|By Charoen Kittikanya, Bangkok Post,
ThailandMcClatchy-Tribune Business News
Sep. 6, 2006 - Two years ago the stakeholders of the Erawan Group decided it was time to transform the family-run enterprise into a professional organisation with an eye to growth, so they recruited Kasama Punyagupta, a former investment banker with the Thanachart Group and Merrill Lynch Phatra.
With a young, energetic president and CEO taking the lead, the Erawan Group (formerly Amarin Plaza Plc) began to move ahead with a dramatic series of reforms.
It began in October 2004 when three major shareholders of Amarin Plaza paid 2.1 billion baht to buy back all of the shares held by WREP Thailand Holding Co, a US-Singapore real estate investment fund, thus regaining control.
The three shareholders -- City Holding Co, Sukakarn Wattanavekin and Mitr Phol Sugar Corporation Ltd -- increased their combined stake from 25.1 percent to 62.1 percent.
Erawan's capital grew -- to eight billion baht today from about three billion baht two years ago, and share liquidity also improved, to average turnover of seven million baht per day from less than a million baht earlier.
Directors spent four months searching for a new chief executive before recruiting Mr Kasama to set out the group's vision to become one of the country's leading hotel developers and investors by 2008.
The group aims to be in the top two in terms of market capitalisation and EBITDA (earnings before interest, tax, depreciation and amortisation), with at least 12 hotels from six-star to budget in key business and tourist destinations.
"The logic behind our master expansion plan is that we invest in what makes sense in terms of market and customer needs and economic viability with reasonable returns," Mr Kasama said.
"We have our unique business model -- creating the right hotel in the right place with the right partner at the right price (based on project's cost and return on capital employed)."
Under the plan, the Erawan Group has earmarked 8.35 billion baht for the development of new hotels. They include 10 economy hotels under the Ibis brand (3.5 billion baht); a recently announced Holiday Inn (1.8 billion); Courtyard by Marriott Bangkok (one billion); Six Senses Resort & Spa (1.25 billion); and the newly opened Renaissance Koh Samui Resort & Spa (800 million baht).
The expansion is funded by operating cash flow and efficient use of project debt.
Additional support is expected from a rights and warrants issue that is set to finish by December 2007. Warrant conversions are expected to raise an additional 520 million baht in equity capital from 1.454 billion baht.
"Funding from internal cash flow is fairly high, as the contribution from current business through two existing hotels is about 1.1 billion baht a year," said Mr Kasama. "We have also recently agreed on a financing plan with Siam Commercial Bank and Krung Thai Bank."
As of June 30, the Erawan Group was 45 percent owned by the Vongkusolkit family, 33 percent by the Wattanavekin family, 4 percent by MBK Plc, 7 percent by foreign custodians, 3 percent by local funds, and 8 percent by other shareholders.

● Written exercise
Answer these from the Erawan Group article:
(a) How much did three major shareholders pay in October 2004 to buy back the shares held by WREP Thailand Holding Co?
(b) How much of the development budget is set aside for the 10 economy hotels under the Ibis brand?
(c) What share of the Erawan Group did the Vongkusolkit family own as of June 30?
Answer using only the Erawan Group article.

● Material

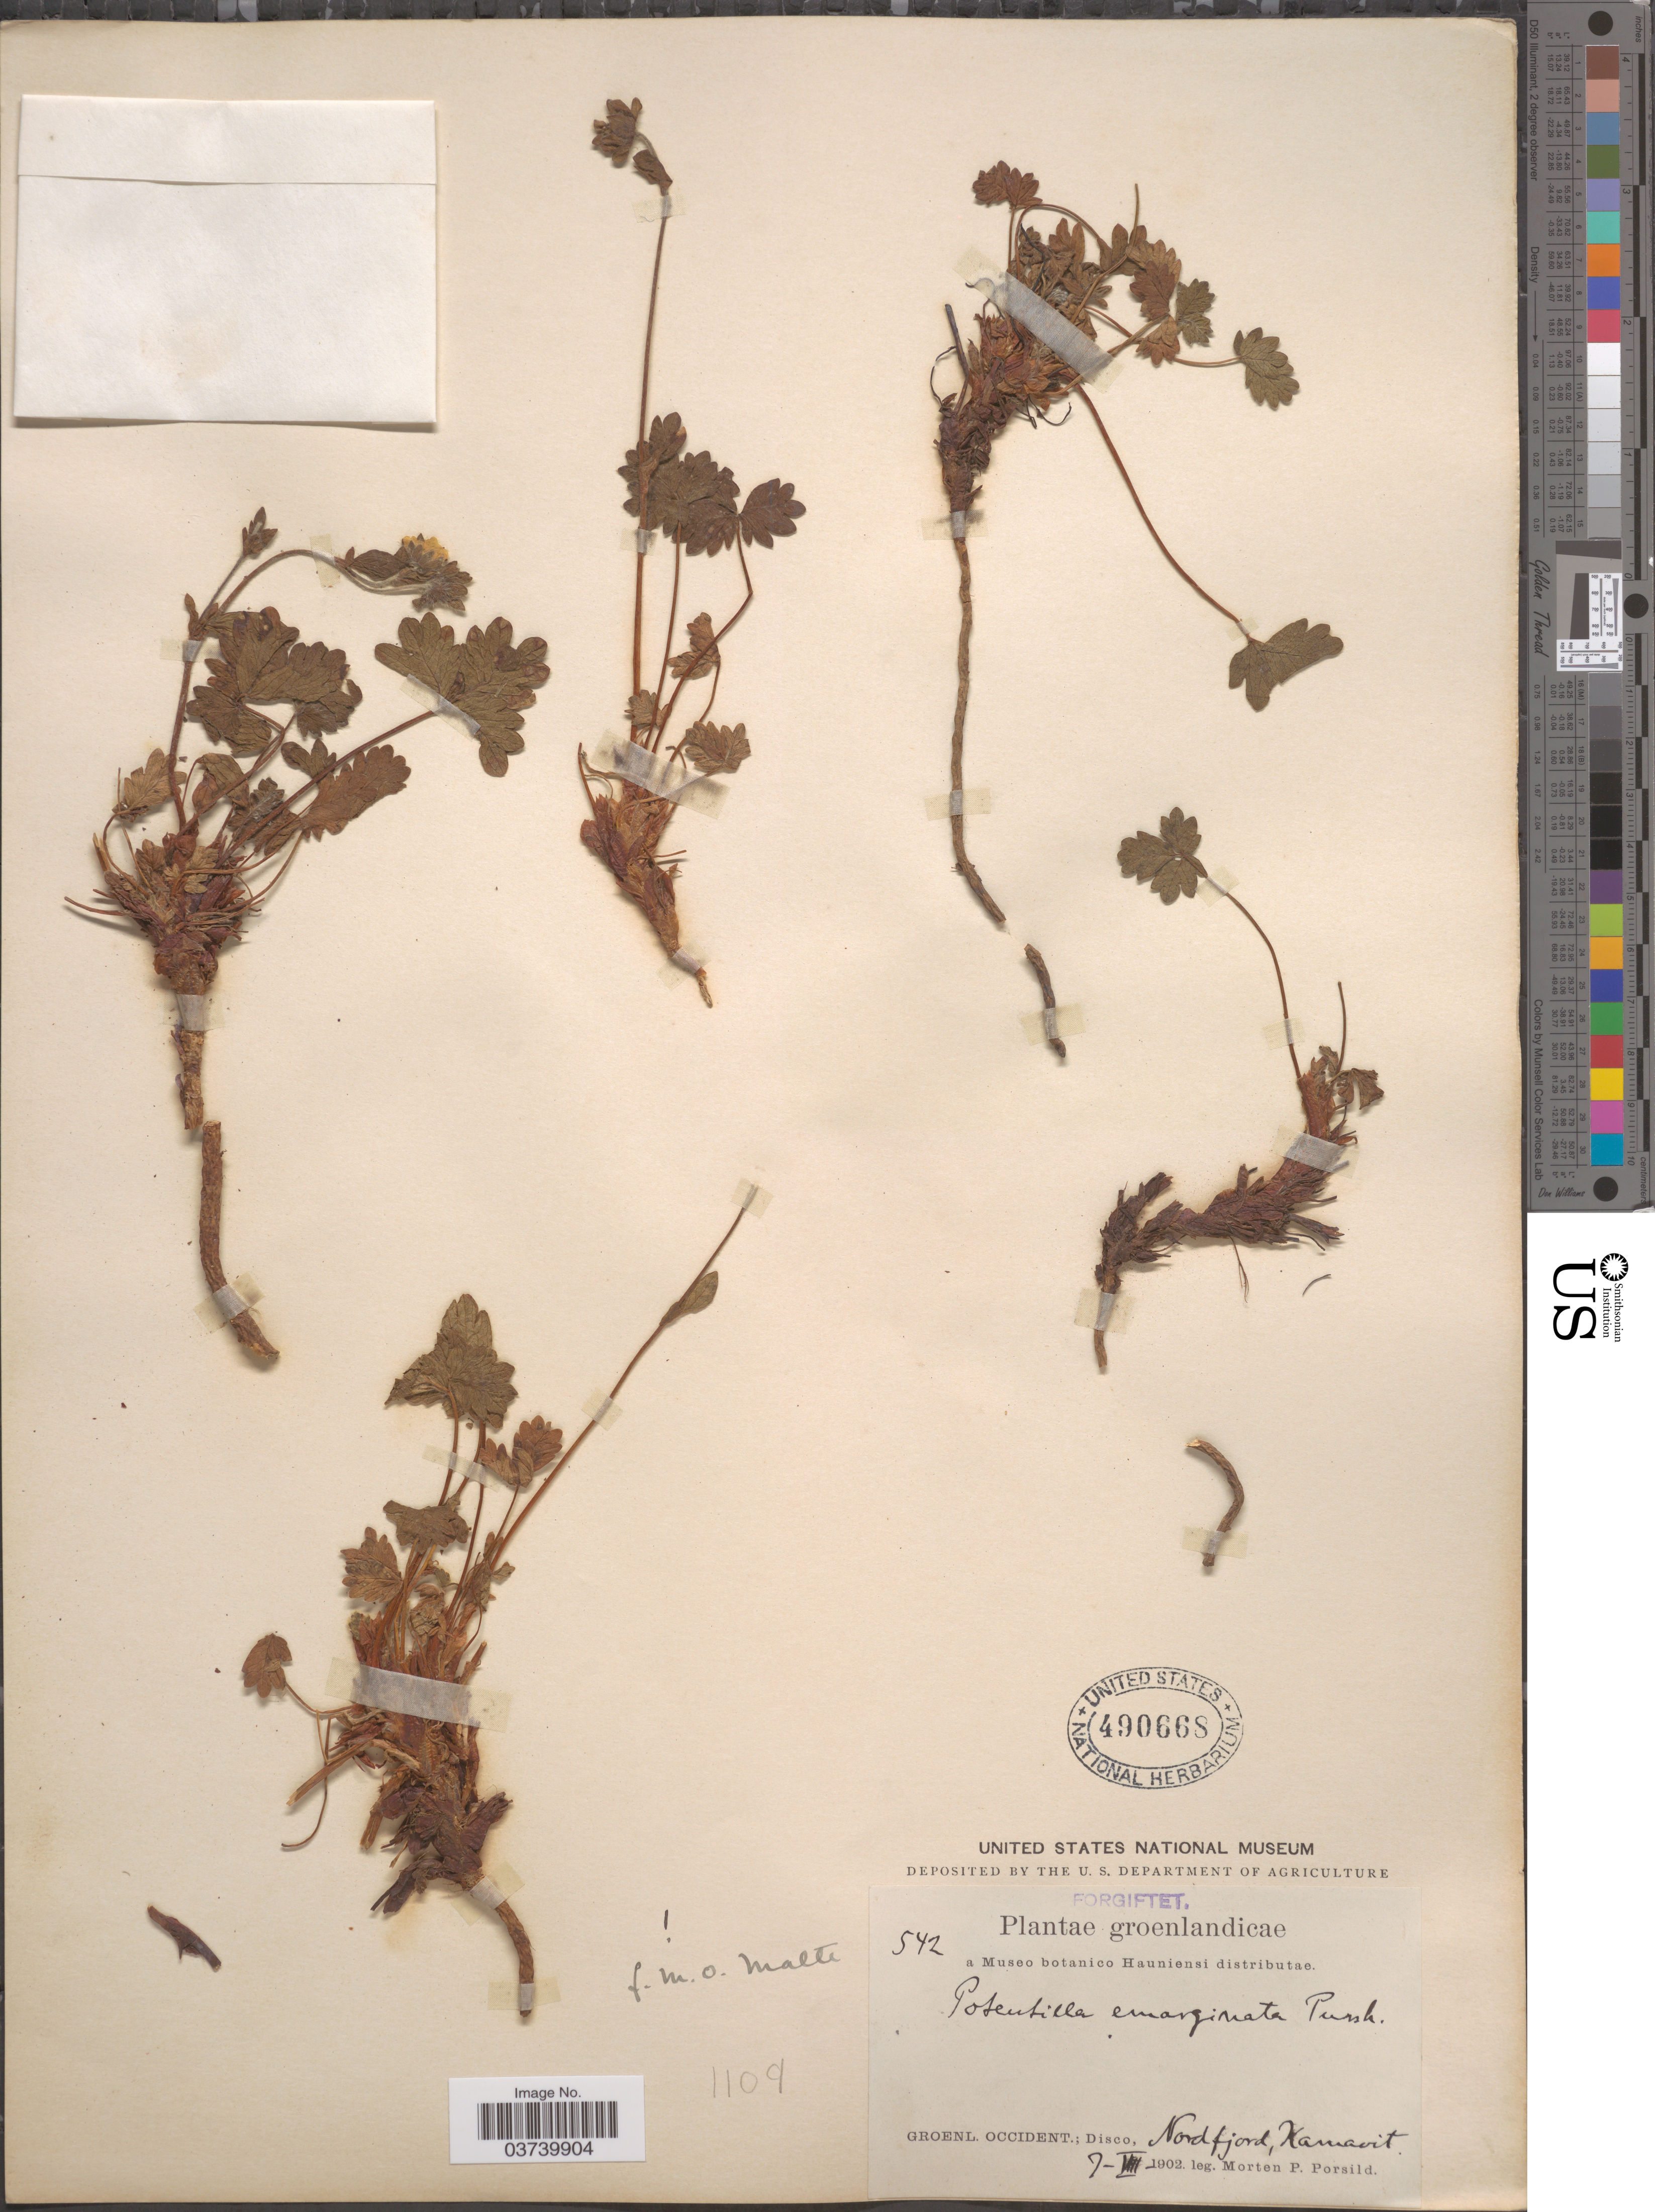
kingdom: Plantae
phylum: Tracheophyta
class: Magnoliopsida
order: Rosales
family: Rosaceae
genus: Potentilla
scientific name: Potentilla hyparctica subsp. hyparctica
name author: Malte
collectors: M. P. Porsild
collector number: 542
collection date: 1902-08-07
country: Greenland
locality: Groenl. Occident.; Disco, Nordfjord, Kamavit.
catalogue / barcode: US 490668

● Answer to the problem
(a) 2.1 billion baht
(b) 3.5 billion baht
(c) 45 percent